● **PROBLEM DETAILS**:
Please count the lines in the material below that contain the string "qUnion". Reply with the number alone.
## Start WORKING DATA
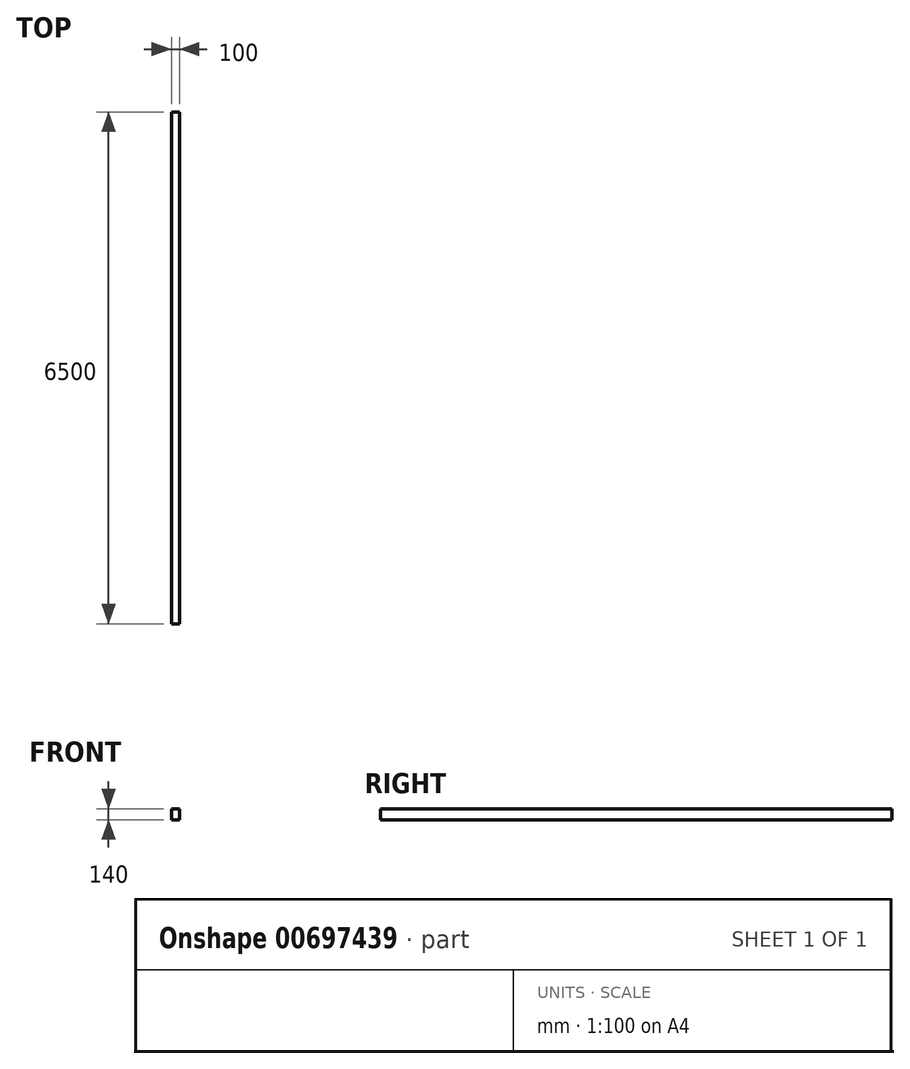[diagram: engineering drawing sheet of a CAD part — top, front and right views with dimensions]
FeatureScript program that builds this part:
annotation { "Feature Type Name" : "Feature", "Feature Type Description" : "" }
export const myFeature = defineFeature(function(context is Context, id is Id, definition is map)
    precondition{}
    {
        {
            var Q0;
            Q0=qCreatedBy(makeId("Front.planeOp"),FACE);
            var sketch = newSketch(context, id + "F0", { "sketchPlane" : qUnion([Q0])});
            skLineSegment(sketch, "E0.bottom", {"start": v(-93.95, -183.48) * mm, "end": v(6.05, -183.48) * mm});
            skLineSegment(sketch, "E0.top", {"start": v(-93.95, -43.48) * mm, "end": v(6.05, -43.48) * mm});
            skLineSegment(sketch, "E0.left", {"start": v(-93.95, -183.48) * mm, "end": v(-93.95, -43.48) * mm});
            skLineSegment(sketch, "E0.right", {"start": v(6.05, -183.48) * mm, "end": v(6.05, -43.48) * mm});
            skSolve(sketch);
        }
        {
            var Q0;
            Q0=makeQuery(id+"F0.imprint","IMPRINT",FACE,{"disambiguationData":[TD([[makeQuery(id+"F0.imprint","IMPRINT",EDGE,{"derivedFrom":sQuery(id+"F0.wireOp",EDGE,"E0.bottom")}),1.0]])]});
            extrude(context, id + "F1", {"entities" : qUnion([Q0]), "depth" : 6500 * mm, "offsetDistance" : 25 * mm});
        }
    });
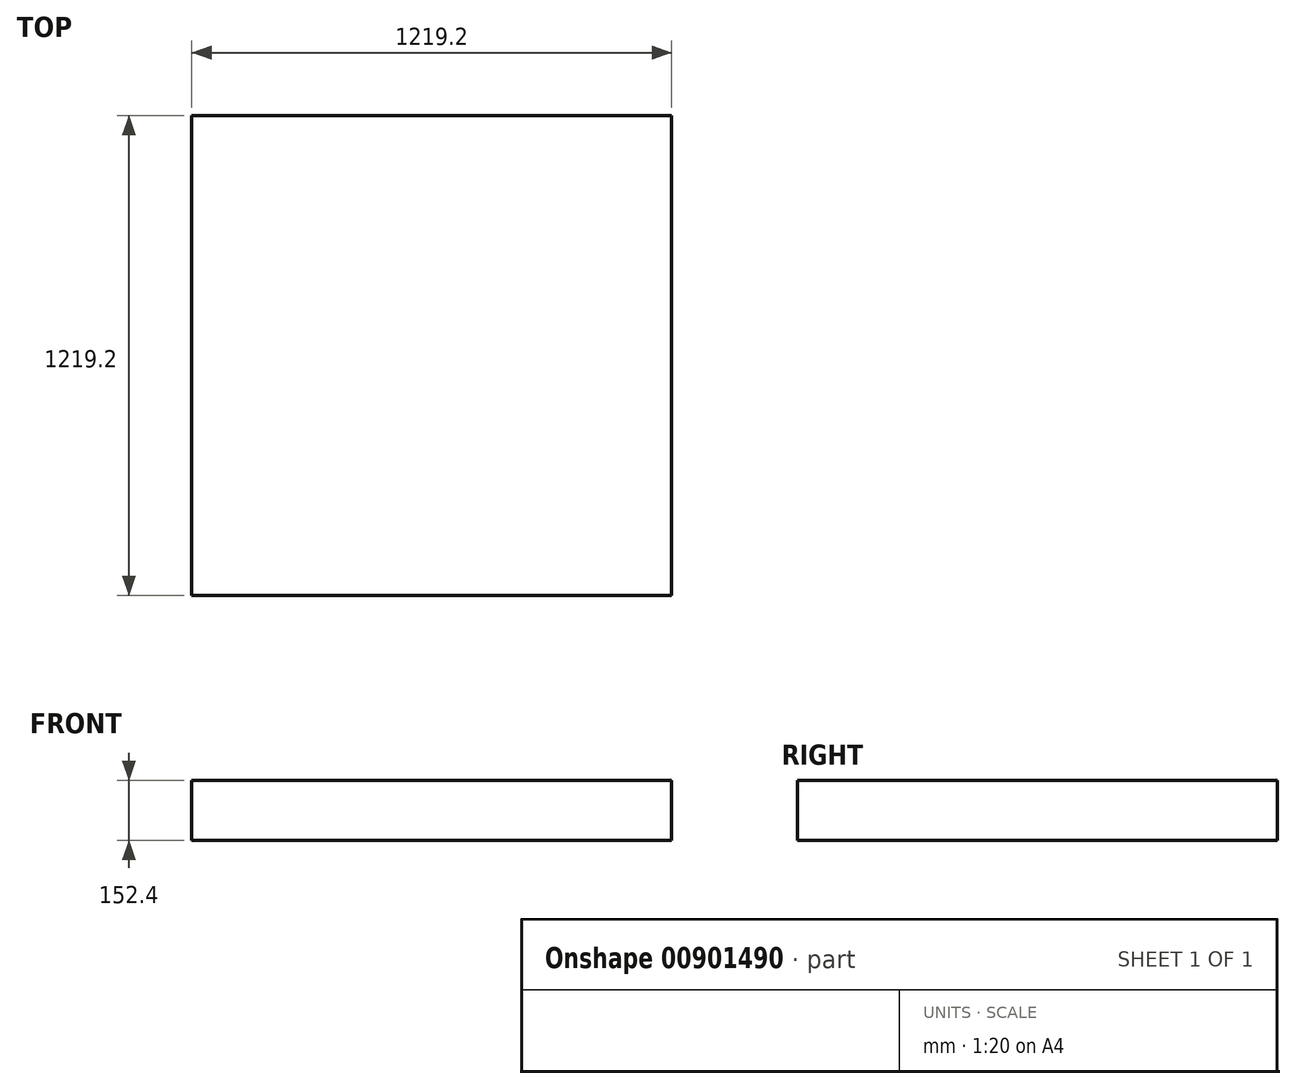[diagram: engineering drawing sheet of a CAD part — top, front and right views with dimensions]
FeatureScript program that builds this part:
annotation { "Feature Type Name" : "Feature", "Feature Type Description" : "" }
export const myFeature = defineFeature(function(context is Context, id is Id, definition is map)
    precondition{}
    {
        {
            var Q0;
            Q0=qCreatedBy(makeId("Top.planeOp"),FACE);
            var sketch = newSketch(context, id + "F0", { "sketchPlane" : qUnion([Q0])});
            skLineSegment(sketch, "E0.bottom", {"start": v(609.6, -609.6) * mm, "end": v(-609.6, -609.6) * mm});
            skLineSegment(sketch, "E0.top", {"start": v(609.6, 609.6) * mm, "end": v(-609.6, 609.6) * mm});
            skLineSegment(sketch, "E0.left", {"start": v(609.6, -609.6) * mm, "end": v(609.6, 609.6) * mm});
            skLineSegment(sketch, "E0.right", {"start": v(-609.6, -609.6) * mm, "end": v(-609.6, 609.6) * mm});
            skPoint(sketch, "E0.middle", {"position": v(0, 0) * mm});
            skSolve(sketch);
        }
        {
            var Q0;
            Q0 = qSketchRegion(id + "F0", true);
            extrude(context, id + "F1", {"entities" : qUnion([Q0]), "endBound" : BoundingType.SYMMETRIC, "depth" : 152.4 * mm, "offsetDistance" : 25.4 * mm});
        }
    });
## End WORKING DATA
● **EXPECTED OUTPUT**:
4